業者向け取引では機体保管場所での現場査定が一般的。銘板・登録番号・アワーメーター・稼働動画の確認に加え、不動機は不動原因の現場確認が必要です。
Q15. 福岡県内の建設機械買取で対応エリアは?
福岡市・北九州市・久留米市・筑後・八女・大牟田・うきは・糸島・宗像・福津・朝倉・飯塚・田川・直方ほか福岡県内全域が想定対応エリア。離島・山間部は搬出経路の事前確認が必要です。詳細は福岡県内の搬出・回送運用を参照。
Q16. 古物商営業許可業者を選ぶべき理由は?
建設機械は古物営業法の対象で、本人確認・取引記録3年保管・契約書面交付・盗難品対策が義務付け。

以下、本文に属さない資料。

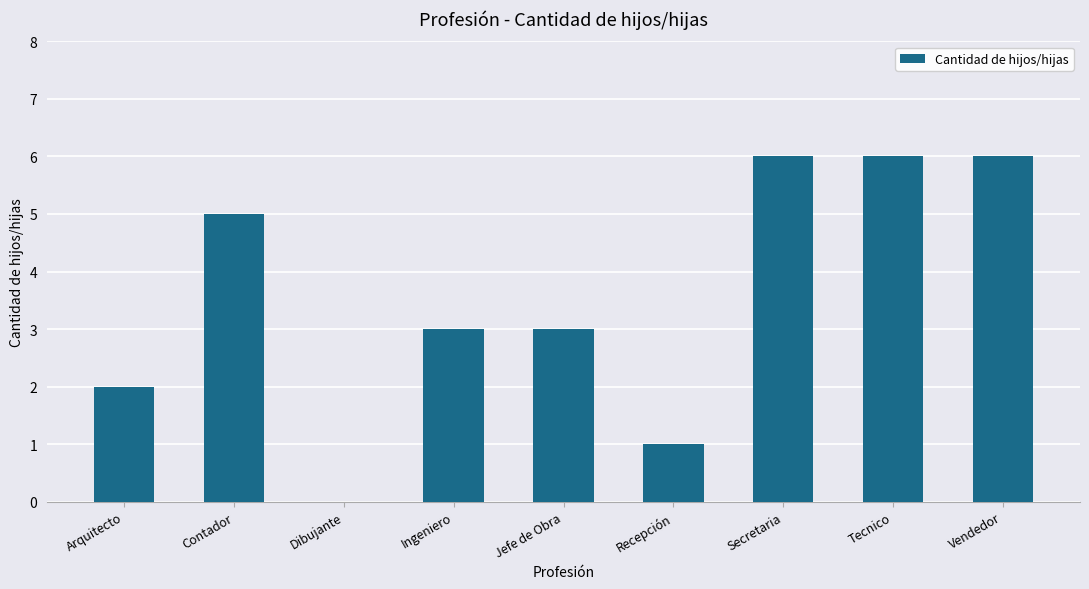

What is the ratio of the value at Tecnico to the value at Recepción?

6.0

許可業者を選ぶことで売主側のリスク回避(盗難品売買への巻き込まれ防止・取引記録の証拠保全)に直結します。
Q17. 建設機械の盗難対策はどうなっていますか?
警察庁福岡県警察の建設機械盗難対策方針に沿って、買取業者は銘板・号機・アワーメーター・取得経緯の確認を運用。盗難ターゲットになりやすい機体(ミニショベル等)は特に取引透明性の確保が重視されます。
Q18. 建設機械買取の業者間取引で消費税はどう扱われますか?
建設機械は有価物として消費税課税対象。業者間取引(BtoB)では適格請求書(インボイス)発行が必須で、買取業者・売主双方の登録番号確認が業界一般動向です。

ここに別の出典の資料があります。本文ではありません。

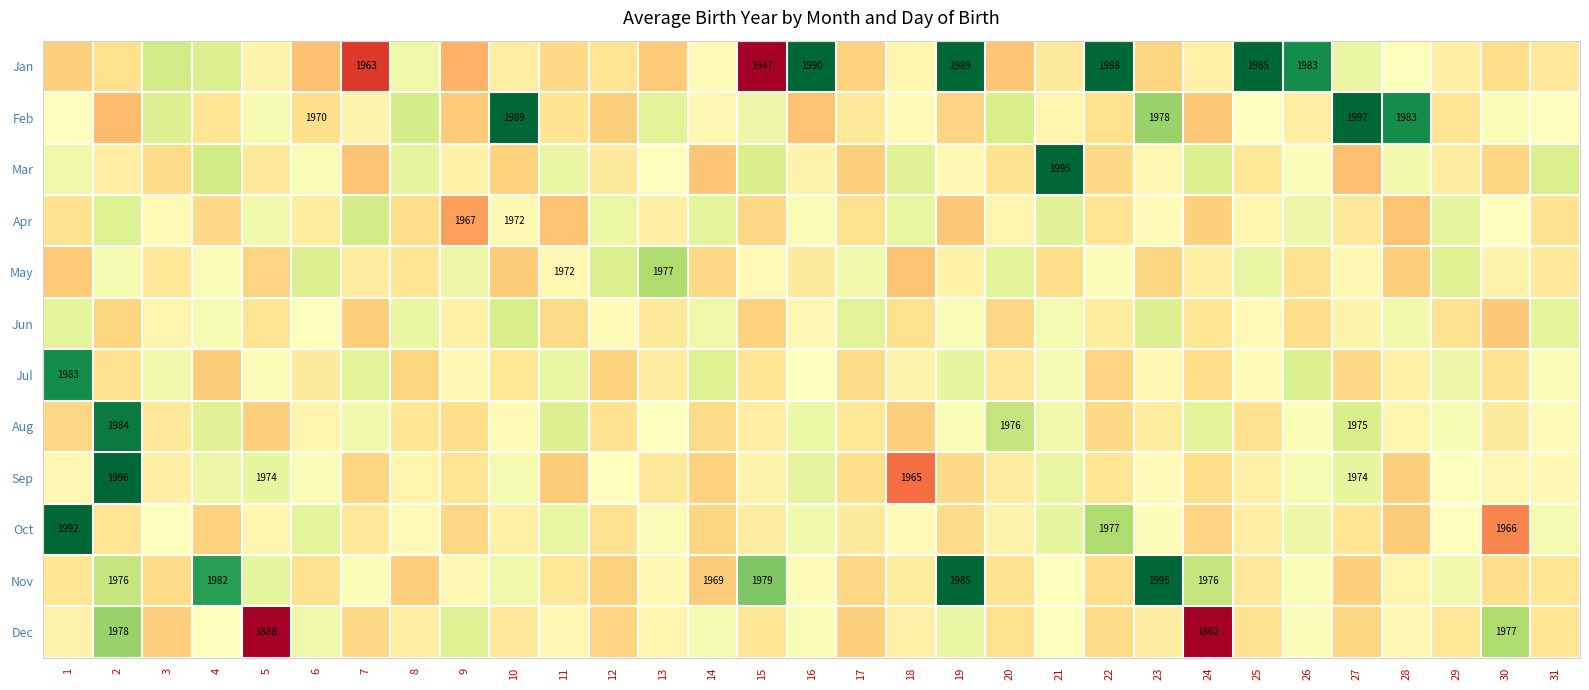

The Oct series shows 1148.3 at 1. True or false?

False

まとめ — 建設機械買取で手取りを最大化する業者向け基本動作

建設機械買取は建設業法・建設機械抵当法・古物営業法・特定特殊自動車排出ガス規制法の枠組みで動く業者間取引が主体。コマツ・CAT・日立・コベルコ・住友・酒井(締固機)・範多(道路機械)の主要メーカーを軸に、土工系・道路系・締固系・基礎系の4系統で評価軸が異なります。業者向け手取り最大化の基本動作は以下です。

  1. 建設機械登録の事前確認:登記事項証明書で所有権・抵当権の確認、抵当付は所有者同意必須
  2. 排ガス規制段階の確認:2014年規制適合機は国内現場全使用可、非適合機は輸出主体
  3. リース・割賦契約の確認:所有者同意なき売却は契約違反・横領罪
  4. 機種別最適業者の選定:土工系・道路機械・締固機・基礎機械で販路が異なる
  5. 複数社見積(最低3社):輸出主体・国内中古主体・解体主体に分散依頼
  6. 適格請求書(インボイス)の対応:業者間取引では登録番号確認必須
  7. 搬出経路の確認:低床トレーラー回送・進入路・電線高さ・橋梁荷重
  8. 古物商営業許可業者の選定:本人確認・台帳保管・契約書面交付の運用確認

建設機械全般の俯瞰は重機買取、機種別詳細はショベルカー買取ブルドーザー買取ホイールローダー買取フォークリフト買取を参照してください。倒産案件・債務整理案件は専門業者ルートを持つ買取側との連携が重要で、書類整備・抵当抹消・搬出運用の総合的な対応で手取りを最大化するのが業界一般動向です。